Days after arriving in San Francisco, Trace’s depression darkened. He had stopped taking his medications because he felt they were robbing him of his creative capabilities. Earlier in the year he had churned out twenty-five magazine articles and sixty short stories but after the anti-depressants got into his system he was barely capable of writing a grocery list.

Lisa slipped him ten or twenty bucks every morning before leaving for work. He drank his breakfast at the cheapest bars he could find and usually had enough cash left over for a greasy hamburger or a grilled sausage sandwich.

By December, three months after arriving, Trace’s physical and mental health was deteriorating at a rapid and alarming pace.
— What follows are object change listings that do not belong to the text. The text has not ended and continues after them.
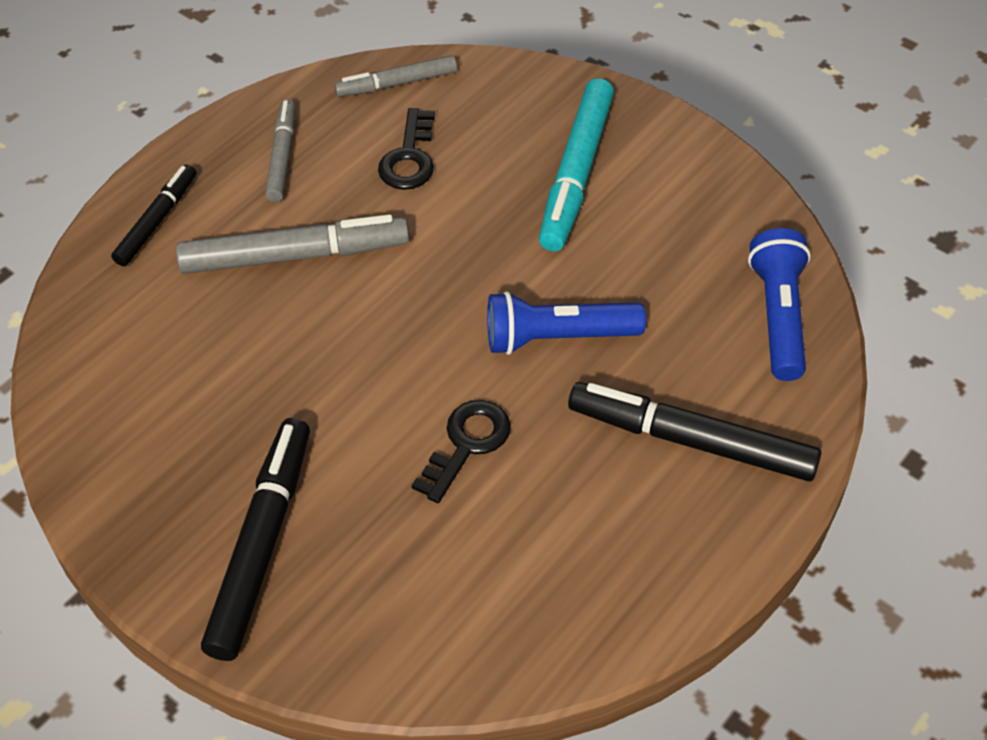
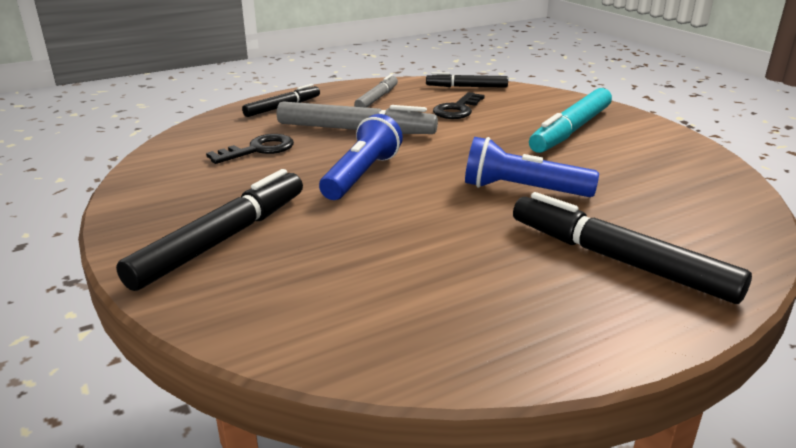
camera: 20 degrees right, 25 degrees down
grey marker [334,55,457,97] -> black marker [426,72,508,88]
black key [411,400,511,503] -> black key moved to [206,134,294,164]
blue flashlight [748,228,811,381] -> blue flashlight moved to [319,114,403,200]

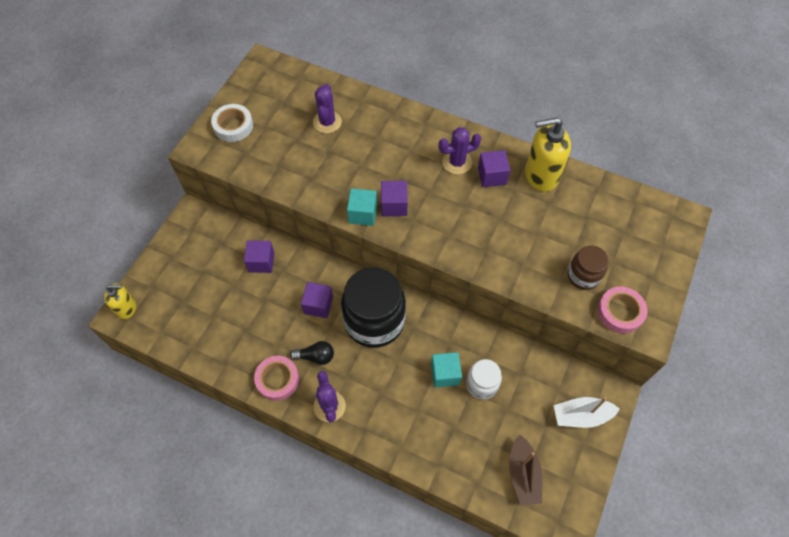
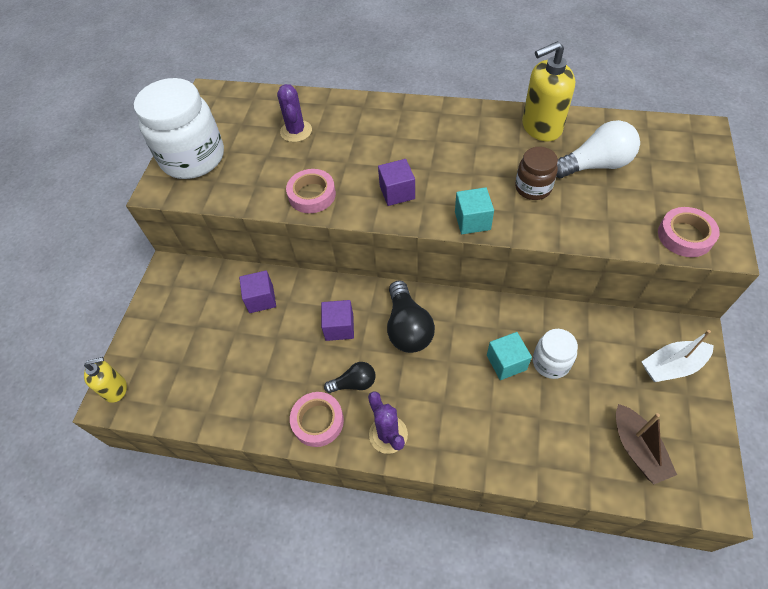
camera: 10 degrees left, 5 degrees down
white tape [211,104,253,142] -> white jar [134,78,224,179]
black jar [341,267,406,348] -> black light bulb [387,281,435,353]
turquoise cube [347,188,377,226] -> turquoise cube moved to [455,187,494,234]
purple cactus [439,127,481,174] -> none
purple cube [478,150,510,187] -> none
brown jar [567,246,609,290] -> brown jar moved to [515,147,558,200]
none -> pink tape [286,169,336,213]
none -> white light bulb [556,120,640,178]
If he could write he could find work but the muse was dead or on life support somewhere in his head. Money was scarce and they could hardly get by on Lisa’s income.

“I’m forty-seven years old and I’ve been writing professionally for fifteen years,” he complained bitterly to Lisa one evening. “It’s all I know how to do and these days I can’t even write a goddamn porno script. I used to be able to fall out of bed and write one of those pieces of shit.”

After dinner Trace trudged down the hall to the bathroom and spilled the contents of his dinner into the toilet. This time he managed to hit the bowl. On the bathroom stall door a crude handwritten sign had been posted in response to Trace’s last bowel-blowing accident: PLEASE DO NOT MAKE DIRTY MESS IN BATHROOM. THANK YOU. MGR.

Trace read the sign and chuckled at the rudimentary English.

“I think I have an idea for a short story,” he informed Lisa when he returned from the men’s room.

“Really?” She brightened.

“Yeah. It begins with a dissipated writer who dies on the toilet of a flop house hotel in San Francisco.”

Maybe, he thought, I can write myself out of this goddamn mess after all.